In summary, ICT can protect mice from MCAO/R injury by regulating various metabolic pathways such as PUFA metabolism, amino acid metabolism and purine metabolism. The results of metabolomics have repeatedly suggested that the protection of MACO/R damage by ICT is closely related to the inhibition of oxidative stress. In particular, ICT inhibited the release of arachidonic acid and linoleic acid in model mice, and up-regulated the levels of taurine, GABA and NAAG, which is crucial for improving the ability of mice to resist MCAO/R-induced oxidative stress injury in brain tissue. At the same time, the production of oxidative stress will in turn inhibit the production of these metabolites. Both of them regulate each other and jointly maintain the balance of redox level to ensure the healthy state of brain tissue. To further verify the in vivo antioxidant effect of ICT, we detected the expression of oxidative stress-related proteins Nrf2, HO-1 and NQO-1 in mouse brain tissue. The results showed that after ICT treatment, the expression of the above proteins of the model mice were significantly increased. Meanwhile, the content of MDA in the brain tissue was further reduced, and the activities of SOD, GSH-Px and CAT were increased. These results further verified from the protein level that ICT can protect mice from MCAO/R injury by inhibiting oxidative stress.
Conclusion
After ICT treatment, the neurological deficit, cerebral infarction area and brain edema of MCAO/R mice were significantly reduced, indicating that ICT has a protective effect on MCAO/R injury.
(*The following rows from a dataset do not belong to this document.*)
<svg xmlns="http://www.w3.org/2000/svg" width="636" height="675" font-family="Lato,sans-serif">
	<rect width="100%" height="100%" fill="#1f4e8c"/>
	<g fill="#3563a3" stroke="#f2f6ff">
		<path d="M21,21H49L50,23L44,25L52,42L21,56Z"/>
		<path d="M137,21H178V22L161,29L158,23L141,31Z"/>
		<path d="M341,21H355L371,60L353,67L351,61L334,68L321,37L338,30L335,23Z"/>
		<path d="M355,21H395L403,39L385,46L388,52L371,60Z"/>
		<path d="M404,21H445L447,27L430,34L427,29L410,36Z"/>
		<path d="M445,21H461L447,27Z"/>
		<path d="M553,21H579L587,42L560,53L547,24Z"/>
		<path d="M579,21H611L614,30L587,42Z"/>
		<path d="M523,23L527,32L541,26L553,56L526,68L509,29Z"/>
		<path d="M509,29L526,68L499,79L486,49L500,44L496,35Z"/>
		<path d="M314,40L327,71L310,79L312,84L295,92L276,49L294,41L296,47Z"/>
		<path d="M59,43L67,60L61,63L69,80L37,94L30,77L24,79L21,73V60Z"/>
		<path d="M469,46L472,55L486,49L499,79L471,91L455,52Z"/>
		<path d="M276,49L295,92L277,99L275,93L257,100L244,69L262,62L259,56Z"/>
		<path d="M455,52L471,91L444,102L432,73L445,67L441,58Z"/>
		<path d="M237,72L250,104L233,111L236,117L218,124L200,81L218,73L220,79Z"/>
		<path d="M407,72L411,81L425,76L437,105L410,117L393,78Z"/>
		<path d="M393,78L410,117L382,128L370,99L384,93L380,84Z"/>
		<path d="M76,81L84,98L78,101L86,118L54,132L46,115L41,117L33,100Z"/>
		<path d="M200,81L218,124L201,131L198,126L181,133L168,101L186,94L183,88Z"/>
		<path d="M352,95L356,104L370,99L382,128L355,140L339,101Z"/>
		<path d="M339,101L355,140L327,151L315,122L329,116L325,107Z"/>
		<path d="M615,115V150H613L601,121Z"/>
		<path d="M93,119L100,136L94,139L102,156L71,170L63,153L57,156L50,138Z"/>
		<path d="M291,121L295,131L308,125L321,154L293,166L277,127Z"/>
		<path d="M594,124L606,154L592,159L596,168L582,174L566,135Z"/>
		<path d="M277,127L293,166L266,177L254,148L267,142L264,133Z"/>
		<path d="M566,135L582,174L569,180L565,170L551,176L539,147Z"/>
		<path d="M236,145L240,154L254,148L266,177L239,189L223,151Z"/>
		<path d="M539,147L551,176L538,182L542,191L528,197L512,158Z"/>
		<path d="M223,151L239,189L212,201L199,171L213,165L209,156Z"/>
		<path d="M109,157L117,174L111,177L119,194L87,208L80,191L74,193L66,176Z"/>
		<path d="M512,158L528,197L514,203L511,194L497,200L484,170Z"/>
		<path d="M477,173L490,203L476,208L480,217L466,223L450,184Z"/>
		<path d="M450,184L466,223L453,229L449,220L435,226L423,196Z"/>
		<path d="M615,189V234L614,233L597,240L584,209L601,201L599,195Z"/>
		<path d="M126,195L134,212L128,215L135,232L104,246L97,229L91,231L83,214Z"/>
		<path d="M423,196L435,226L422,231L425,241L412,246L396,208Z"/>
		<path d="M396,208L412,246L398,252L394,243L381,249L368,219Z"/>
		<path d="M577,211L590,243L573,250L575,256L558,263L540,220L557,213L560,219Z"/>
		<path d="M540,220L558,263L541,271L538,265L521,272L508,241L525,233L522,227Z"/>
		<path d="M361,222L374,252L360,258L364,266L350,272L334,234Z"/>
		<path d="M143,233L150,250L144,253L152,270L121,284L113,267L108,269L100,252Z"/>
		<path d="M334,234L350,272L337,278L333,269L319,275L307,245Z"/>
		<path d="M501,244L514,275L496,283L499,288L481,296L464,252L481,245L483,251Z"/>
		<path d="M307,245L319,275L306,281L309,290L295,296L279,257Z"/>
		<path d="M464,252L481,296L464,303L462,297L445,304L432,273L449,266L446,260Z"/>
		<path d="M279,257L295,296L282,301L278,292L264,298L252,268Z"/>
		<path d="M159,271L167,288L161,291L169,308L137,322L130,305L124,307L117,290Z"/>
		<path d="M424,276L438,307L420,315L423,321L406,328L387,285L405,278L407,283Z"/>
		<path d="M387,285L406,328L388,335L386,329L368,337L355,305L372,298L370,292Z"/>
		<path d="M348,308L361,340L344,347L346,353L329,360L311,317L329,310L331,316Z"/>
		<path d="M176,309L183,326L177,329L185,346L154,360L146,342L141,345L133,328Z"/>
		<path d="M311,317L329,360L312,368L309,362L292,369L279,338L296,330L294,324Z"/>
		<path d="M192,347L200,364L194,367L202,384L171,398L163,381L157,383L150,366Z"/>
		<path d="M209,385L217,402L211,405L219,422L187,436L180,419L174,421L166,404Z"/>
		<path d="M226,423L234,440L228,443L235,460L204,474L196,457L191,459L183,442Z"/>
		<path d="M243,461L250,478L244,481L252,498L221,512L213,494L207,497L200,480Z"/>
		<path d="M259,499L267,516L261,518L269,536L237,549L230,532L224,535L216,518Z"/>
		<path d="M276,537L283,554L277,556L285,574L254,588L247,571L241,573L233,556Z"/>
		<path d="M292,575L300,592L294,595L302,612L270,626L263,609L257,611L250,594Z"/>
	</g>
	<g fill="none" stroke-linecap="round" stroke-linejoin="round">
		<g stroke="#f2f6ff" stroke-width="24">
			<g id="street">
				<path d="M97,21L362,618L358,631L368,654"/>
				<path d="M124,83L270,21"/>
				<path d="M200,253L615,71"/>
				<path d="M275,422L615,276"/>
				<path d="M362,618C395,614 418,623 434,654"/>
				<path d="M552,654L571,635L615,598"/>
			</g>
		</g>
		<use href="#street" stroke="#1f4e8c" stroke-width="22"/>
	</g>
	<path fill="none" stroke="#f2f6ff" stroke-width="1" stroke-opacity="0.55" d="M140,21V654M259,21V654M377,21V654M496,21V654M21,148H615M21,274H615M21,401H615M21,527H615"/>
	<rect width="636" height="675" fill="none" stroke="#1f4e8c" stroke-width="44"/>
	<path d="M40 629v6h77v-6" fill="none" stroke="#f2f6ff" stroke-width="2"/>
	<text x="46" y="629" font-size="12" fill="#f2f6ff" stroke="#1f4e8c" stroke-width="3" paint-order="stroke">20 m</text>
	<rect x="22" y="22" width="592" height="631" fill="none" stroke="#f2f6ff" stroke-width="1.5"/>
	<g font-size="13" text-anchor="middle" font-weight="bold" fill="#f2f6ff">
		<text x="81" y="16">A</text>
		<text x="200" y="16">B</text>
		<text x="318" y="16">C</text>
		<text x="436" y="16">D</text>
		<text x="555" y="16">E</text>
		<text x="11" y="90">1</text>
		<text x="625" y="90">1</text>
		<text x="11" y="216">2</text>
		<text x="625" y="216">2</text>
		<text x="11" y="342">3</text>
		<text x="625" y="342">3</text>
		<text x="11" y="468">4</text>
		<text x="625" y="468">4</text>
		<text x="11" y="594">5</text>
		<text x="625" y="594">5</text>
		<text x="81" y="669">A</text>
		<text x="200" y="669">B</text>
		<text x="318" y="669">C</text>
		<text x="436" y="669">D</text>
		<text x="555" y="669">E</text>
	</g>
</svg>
Our study also found that ICT can play a role in resisting neurooxidative stress by up-regulating the level of Nfr2. To further elucidate the mechanism by which ICT exerts its protective effect on the brain, we developed a metabolomics approach to explore the mechanism of ICT protection against MCAO/R injury. The results indicate that the protective effect of ICT on cerebral ischemia is partly attributable to PUFA metabolism, amino acid metabolism and purine metabolism. At the same time, the inhibitory effect of ICT on arachidonic acid and linoleic acid in brain tissue, as well as the promoting effect on taurine, GABA, NAAG, may be the key factors for the anti-neurooxidative function of mice after MCAO/R injury. In short, the activation of Nrf2 signal and the changes of brain tissue metabolites are mutually regulated, which jointly participate in the protective effect of ICT on MCAO/R mice. However, this study still did not clearly elaborate the relationship between the regulative effects of ICT on metabolites and inhibitive effect on oxidative stress, and a large number of experiments are still needed for further research. Meanwhile, there are still large discrepancies between the results of preclinical animal studies and real clinical applications. Therefore, further clinical studies are still needed to confirm the results of this study after the drug is on the market.